** Texto mostrado **
►

La mañana de ayer martes, se registró un incidente en la ruta Mérida–Cancún del Tren Maya, cuando uno de los vagones se descarriló en plena operación.
Afortunadamente, no hubo personas lesionadas. Sin embargo, el hecho pone en evidencia la necesidad urgente de revisar minuciosamente los sistemas de señalización, control y diseño ferroviario. La apertura de una carpeta de investigación por parte de la FGR, así como la presencia de peritos desde el día del suceso, son pasos indispensables no solo para definir responsabilidades, sino también para asegurar que este tipo de eventos no se repitan.
El Tren Maya, considerado la obra emblema del sexenio de Andrés Manuel López Obrador y respaldado por la actual presidenta Claudia Sheinbaum, vuelve a colocarse en el centro de la conversación pública. El proyecto, diseñado para detonar el turismo y la economía del sureste, ha estado bajo la lupa por su alto costo, impacto ambiental y los múltiples retrasos que ha enfrentado desde su inicio.
Este descarrilamiento, aún en investigación, podría convertirse en un nuevo reto para las autoridades, que han defendido al Tren Maya como símbolo de modernidad, conectividad y desarrollo para la región.
La Guardia Nacional y personal de seguridad ferroviaria acordonaron el área, mientras que ingenieros del proyecto trabajan en el peritaje para determinar las causas del accidente.
Se espera que en las próximas horas se emita un comunicado oficial por parte de la empresa operadora y del Gobierno Federal para aclarar la magnitud del incidente y dar a conocer las medidas que se implementarán para garantizar la seguridad de los usuarios.

◄

** Tu tarea **
Indica si cada afirmación coincide con la nota sobre el Tren Maya y cita las palabras de la nota que lo deciden: (a) en el incidente hubo personas lesionadas; (b) la FGR abrió una carpeta de investigación; (c) el comunicado oficial sobre el incidente ya se emitió.

** Conjunto de datos **

►

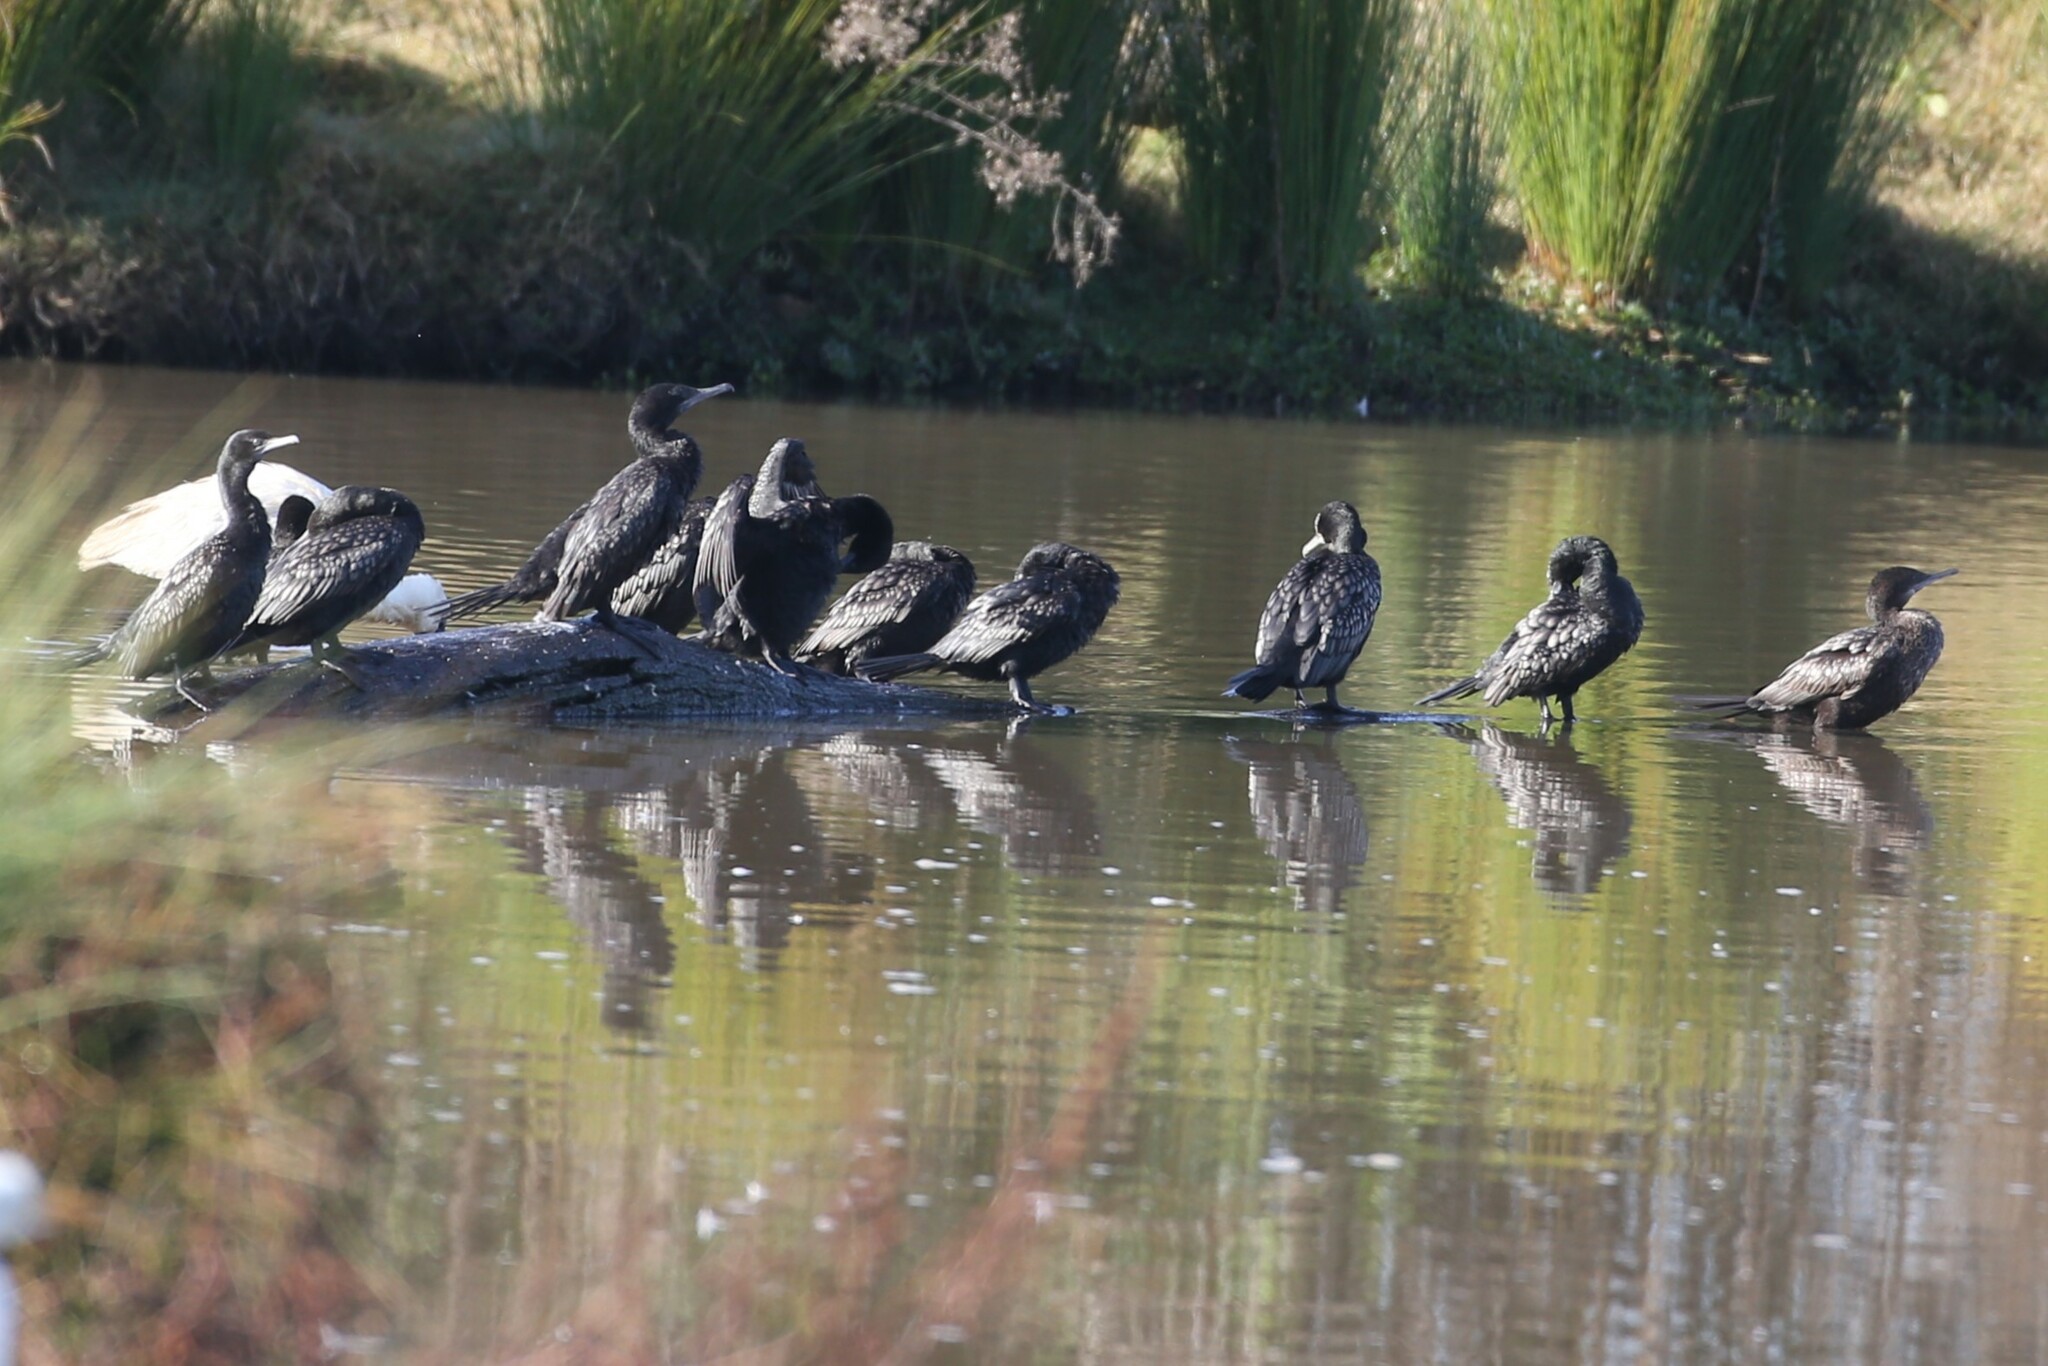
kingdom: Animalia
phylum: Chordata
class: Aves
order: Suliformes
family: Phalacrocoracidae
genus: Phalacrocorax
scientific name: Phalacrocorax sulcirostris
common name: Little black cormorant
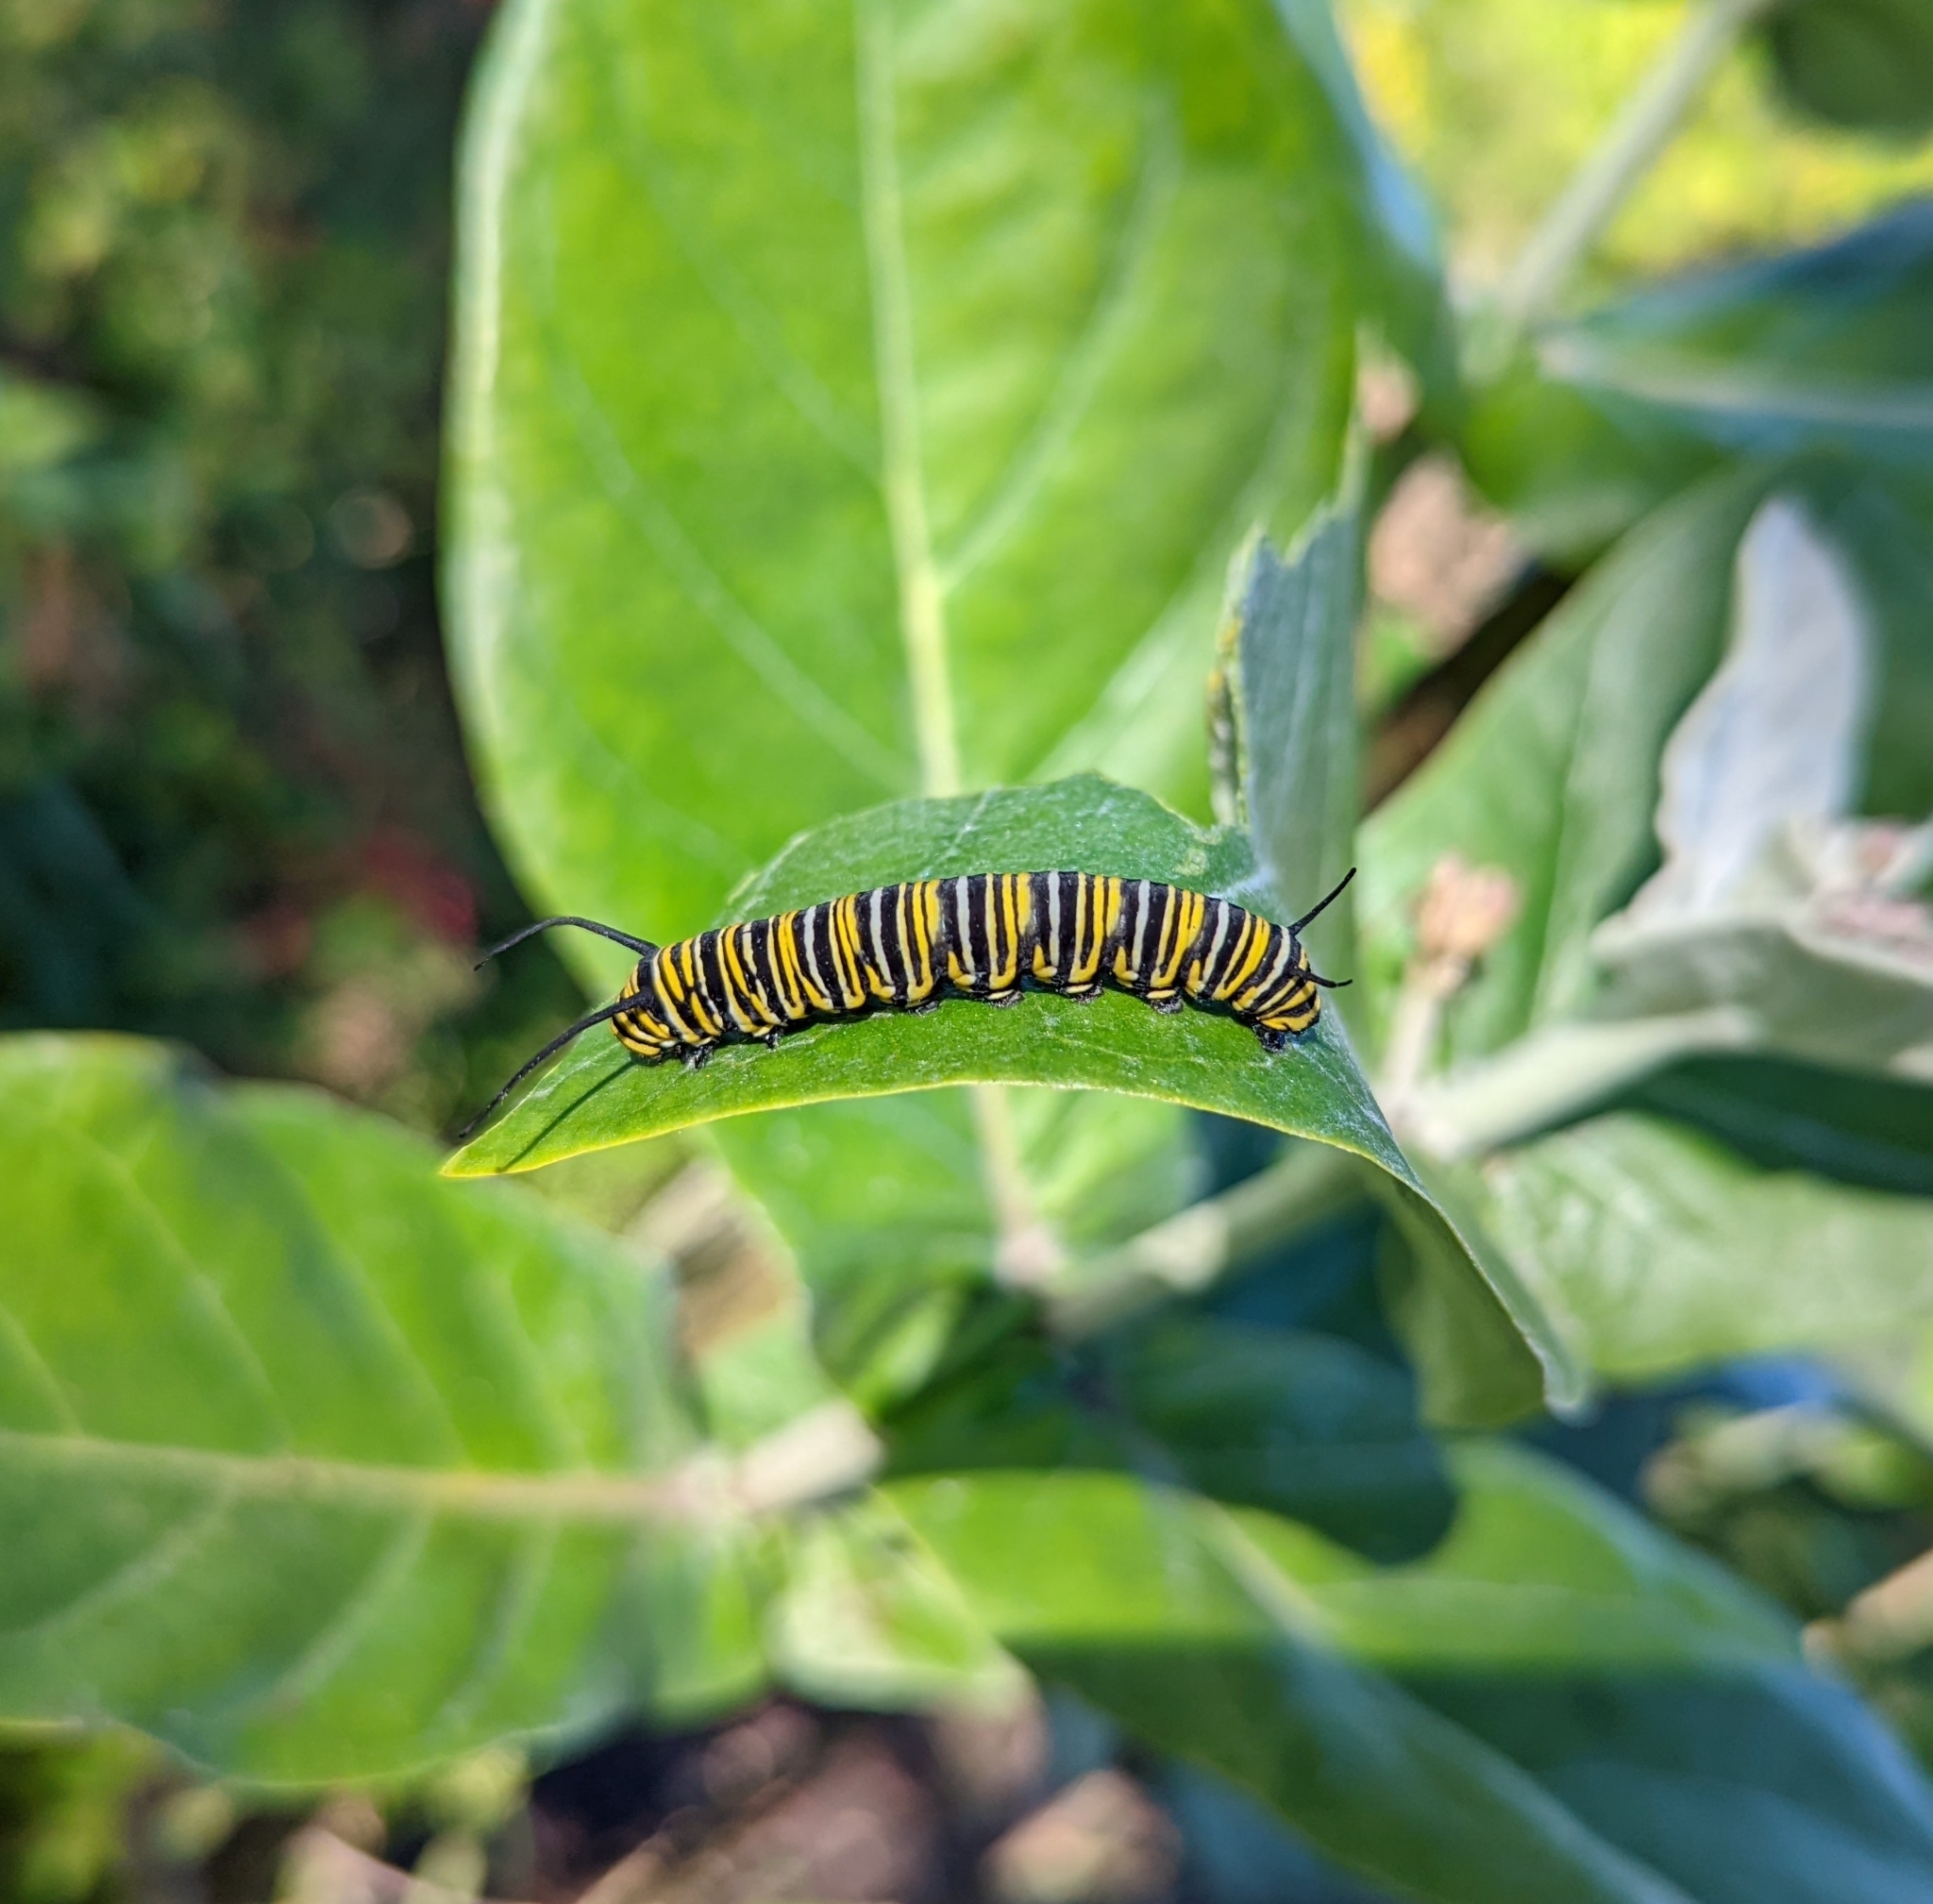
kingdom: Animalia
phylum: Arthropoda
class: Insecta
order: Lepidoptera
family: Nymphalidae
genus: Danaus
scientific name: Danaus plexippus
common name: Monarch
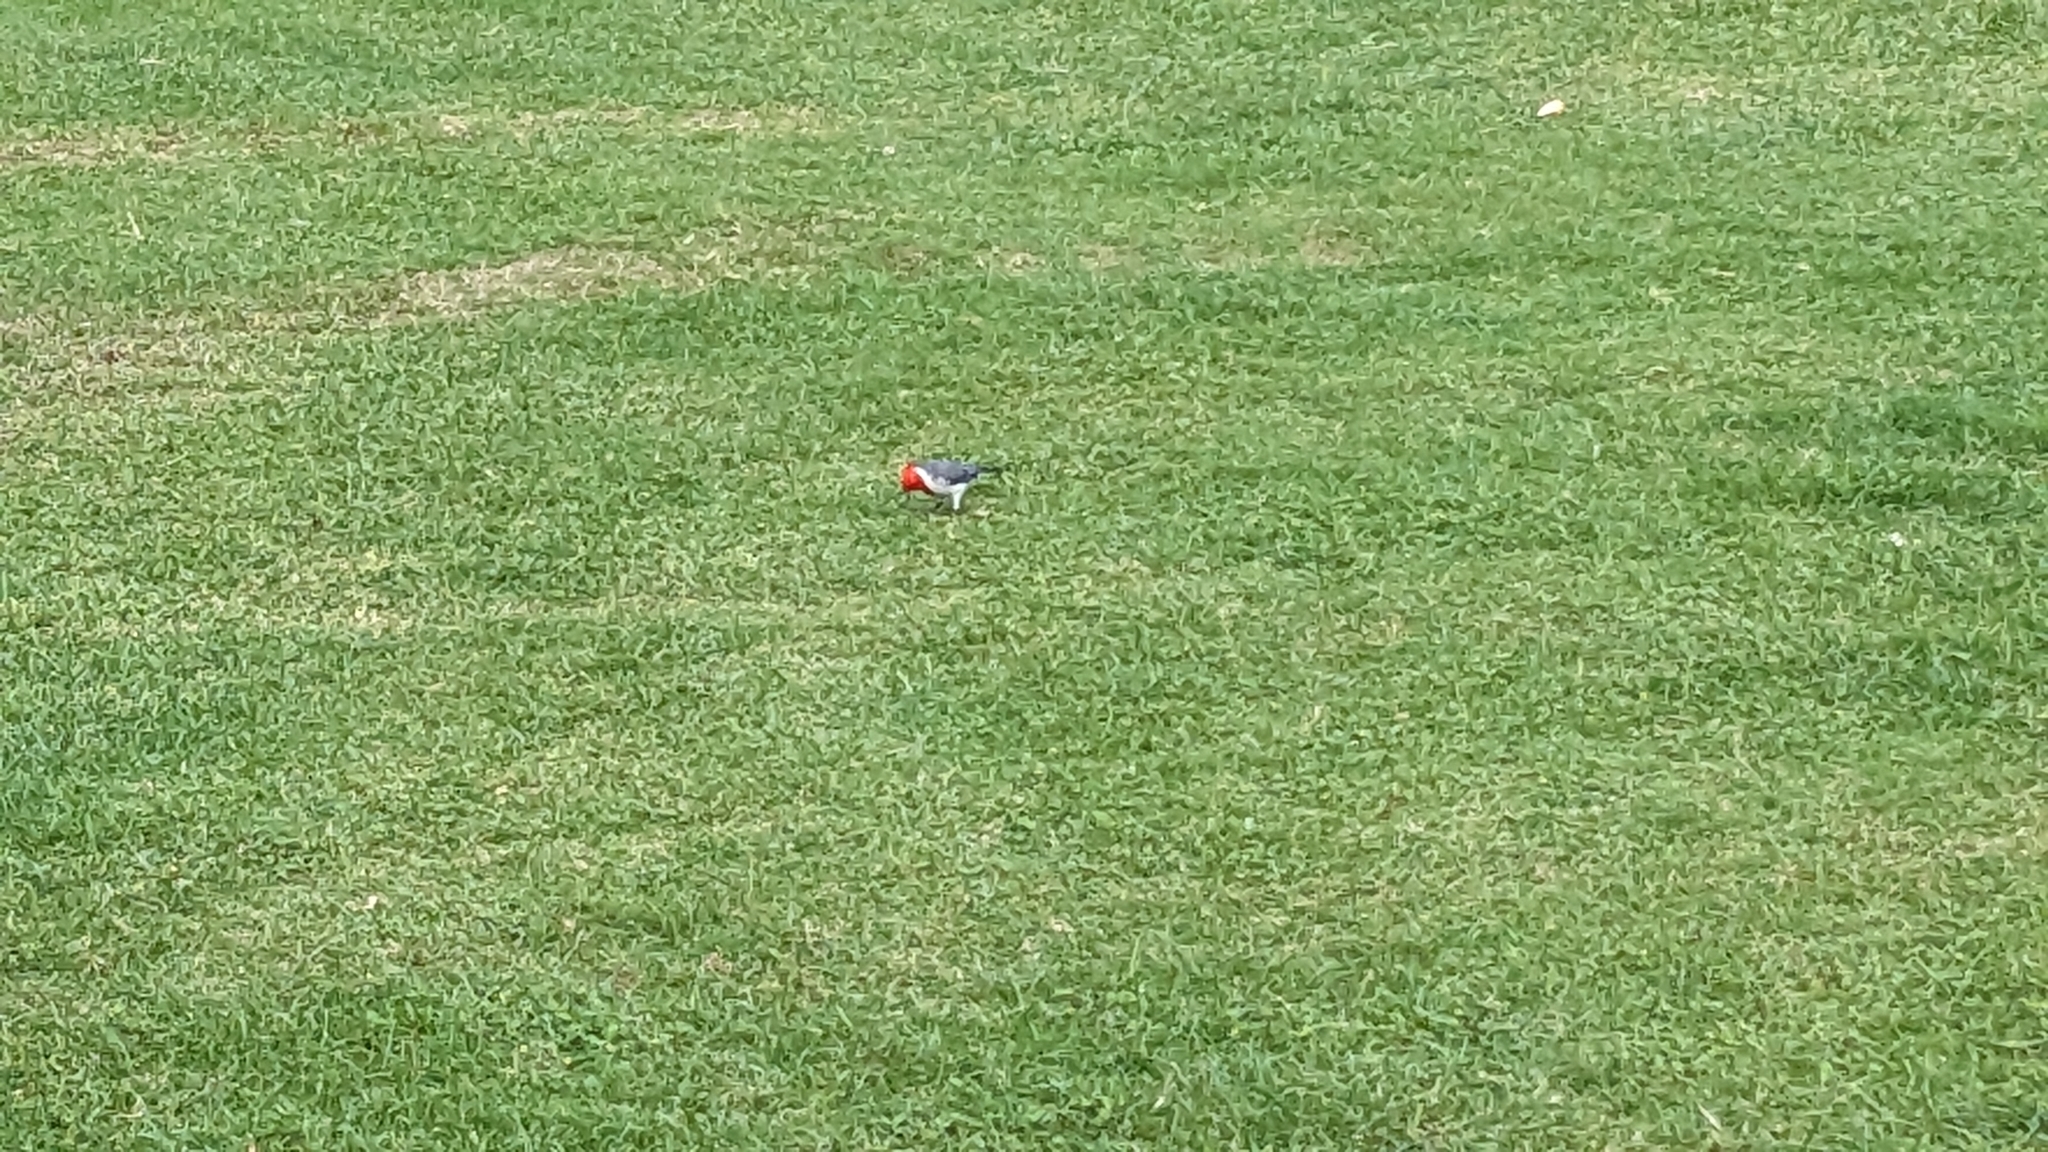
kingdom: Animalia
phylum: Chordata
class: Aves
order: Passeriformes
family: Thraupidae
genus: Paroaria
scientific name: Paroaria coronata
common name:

◄

** Respuesta al ejercicio **
(a) No: «Afortunadamente, no hubo personas lesionadas.»
(b) Sí: «La apertura de una carpeta de investigación por parte de la FGR»
(c) No: «Se espera que en las próximas horas se emita un comunicado oficial»